**EXERCISE SET:**
A. Answer these questions from the passage on ending a marriage in Ohio, marking each answer (i), (ii) or (iii):
(i) How many legal options for leaving a marriage in Ohio does it list, and what are they?
(ii) How many annulments has the writer seen?
(iii) For how many years has the writer been doing this work?
B. Please repeat the passage on ending a marriage in Ohio word for word, from "What is annulment?" up to and including "Divorce and Dissolution?".

**PASSAGE TO READ:**
<<<<

This is usually the first thing people ask me, it’s why they say they want to talk to me in the first place. They are having some trouble in their marriage and they want to know what options might be available. I’m going to presume you already know that “stay married” is an option unless your spouse is the one wanting to terminate the marriage so I’ll skip that one and assume that the goal is to leave your marriage. You have three legal options in Ohio and most states’ domestic laws are similar:
         1-Annulment;
         2-Divorce; and
         3-Dissolution
 
What is annulment?
 I’ve been doing this for more than 15 years and I’ve been involved in hundreds if not thousands of divorces and dissolutions but I’ve only seen two annulments so that’s probably not going to be an option for most people. The grounds for annulment rarely apply. An annulment voids the marriage and the contract because, for good reason it is deemed that a contract either never should have taken place or was never completed. Only in very extreme circumstances is that the case. http://codes.ohio.gov/orc/3105.31
 
What is the difference between Divorce and Dissolution?

>>>>

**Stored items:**

<<<<

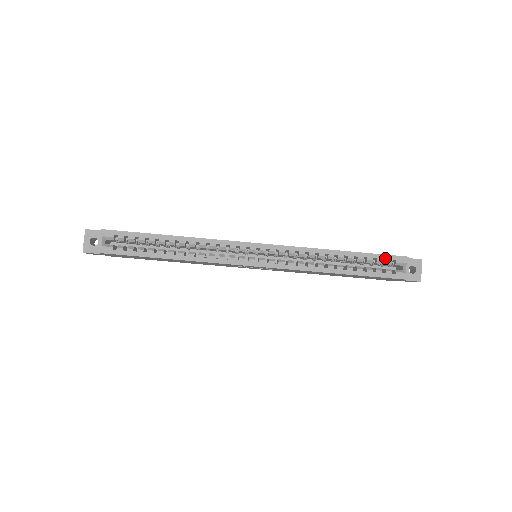
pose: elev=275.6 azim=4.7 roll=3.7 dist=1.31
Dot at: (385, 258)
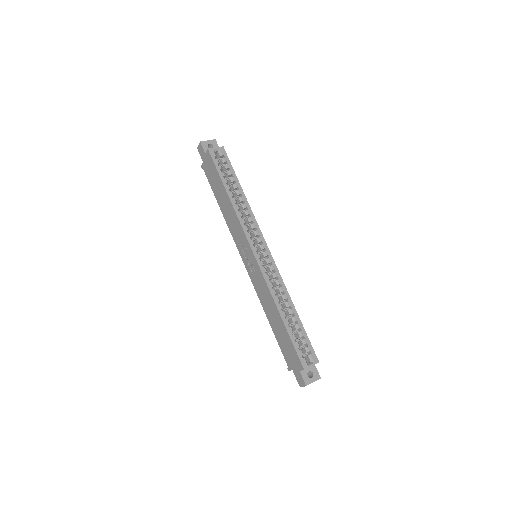
Dot at: (309, 344)
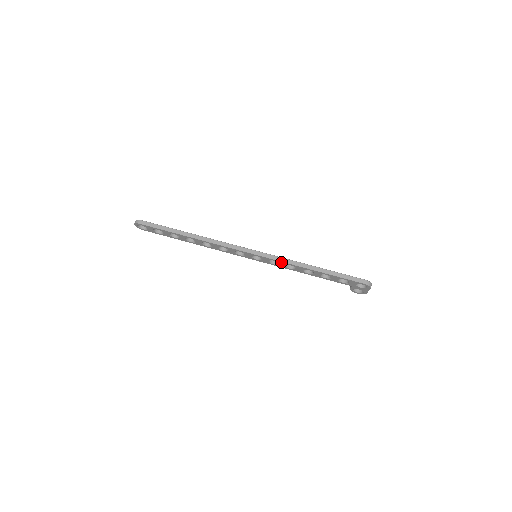
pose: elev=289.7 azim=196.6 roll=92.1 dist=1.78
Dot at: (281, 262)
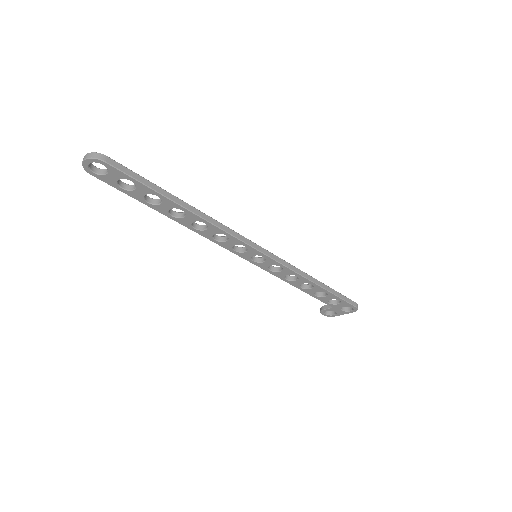
Dot at: (289, 270)
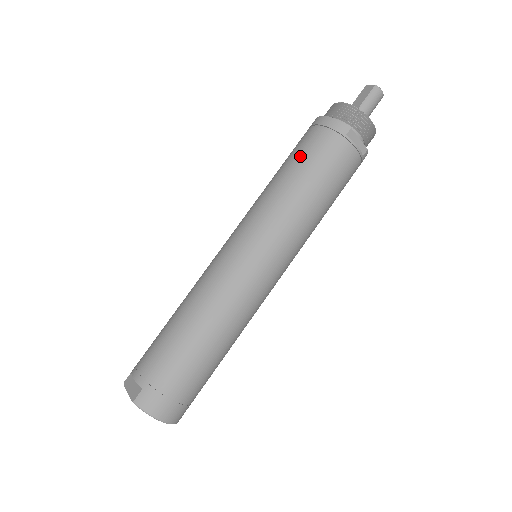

>>>>

**ANSWERS TO THE EXERCISES:**
A.
(i) Three: annulment, divorce and dissolution.
(ii) Two.
(iii) More than 15 years.

B.
What is annulment?
 I’ve been doing this for more than 15 years and I’ve been involved in hundreds if not thousands of divorces and dissolutions but I’ve only seen two annulments so that’s probably not going to be an option for most people. The grounds for annulment rarely apply. An annulment voids the marriage and the contract because, for good reason it is deemed that a contract either never should have taken place or was never completed. Only in very extreme circumstances is that the case. http://codes.ohio.gov/orc/3105.31
 
What is the difference between Divorce and Dissolution?